ABOUT THIS TASK: Beginning with the line below that contains "moc video marketingu, która" and ending with the line that contains "honom utan att veta", retype every line exactly. Pictures are not copied.
___ PROVIDED RECORDS ___
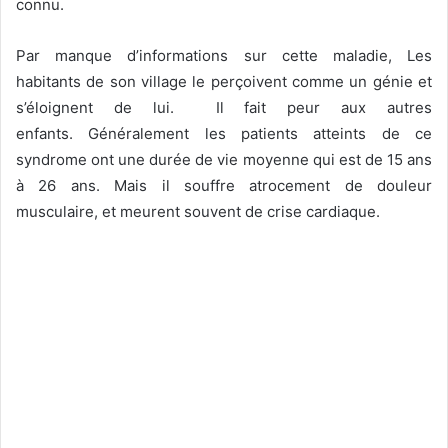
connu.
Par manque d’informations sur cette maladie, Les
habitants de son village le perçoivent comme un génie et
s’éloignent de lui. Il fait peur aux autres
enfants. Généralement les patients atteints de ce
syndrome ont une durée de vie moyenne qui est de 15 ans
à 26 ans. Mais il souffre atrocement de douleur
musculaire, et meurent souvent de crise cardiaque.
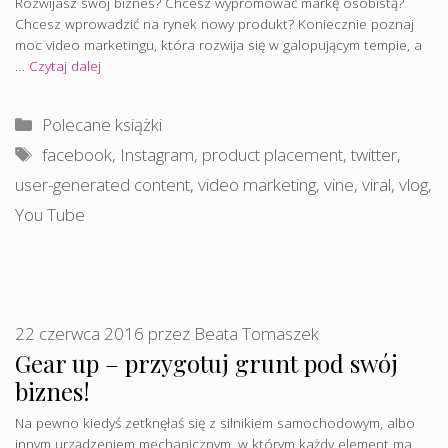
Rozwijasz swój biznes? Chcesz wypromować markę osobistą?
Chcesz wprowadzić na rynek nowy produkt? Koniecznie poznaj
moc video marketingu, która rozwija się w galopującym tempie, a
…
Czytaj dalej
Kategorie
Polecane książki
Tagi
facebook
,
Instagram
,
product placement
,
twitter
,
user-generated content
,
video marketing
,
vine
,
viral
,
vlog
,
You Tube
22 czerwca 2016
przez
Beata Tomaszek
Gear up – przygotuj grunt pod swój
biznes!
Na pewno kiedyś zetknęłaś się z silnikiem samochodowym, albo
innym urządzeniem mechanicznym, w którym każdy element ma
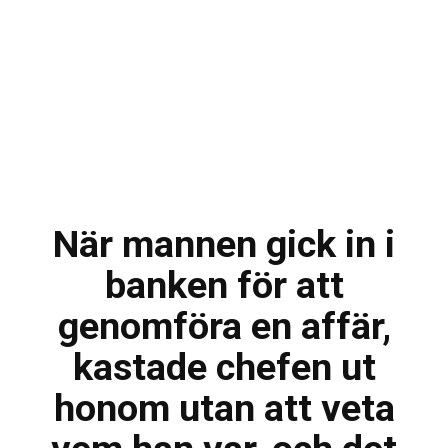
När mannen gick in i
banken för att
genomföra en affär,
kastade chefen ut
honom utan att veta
___
___ PROVIDED RECORDS ___
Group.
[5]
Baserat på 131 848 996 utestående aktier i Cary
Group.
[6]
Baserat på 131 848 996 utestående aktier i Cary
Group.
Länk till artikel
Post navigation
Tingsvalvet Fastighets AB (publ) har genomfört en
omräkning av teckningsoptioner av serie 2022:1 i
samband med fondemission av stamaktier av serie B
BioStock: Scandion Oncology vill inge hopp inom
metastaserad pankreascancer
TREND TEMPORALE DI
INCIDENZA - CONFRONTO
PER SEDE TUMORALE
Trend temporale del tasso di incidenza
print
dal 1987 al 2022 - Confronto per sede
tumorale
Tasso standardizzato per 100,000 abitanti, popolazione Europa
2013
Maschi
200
___
RESPONSE FOR THIS EXERCISE:
moc video marketingu, która rozwija się w galopującym tempie, a
…
Czytaj dalej
Kategorie
Polecane książki
Tagi
facebook
,
Instagram
,
product placement
,
twitter
,
user-generated content
,
video marketing
,
vine
,
viral
,
vlog
,
You Tube
22 czerwca 2016
przez
Beata Tomaszek
Gear up – przygotuj grunt pod swój
biznes!
Na pewno kiedyś zetknęłaś się z silnikiem samochodowym, albo
innym urządzeniem mechanicznym, w którym każdy element ma
När mannen gick in i
banken för att
genomföra en affär,
kastade chefen ut
honom utan att veta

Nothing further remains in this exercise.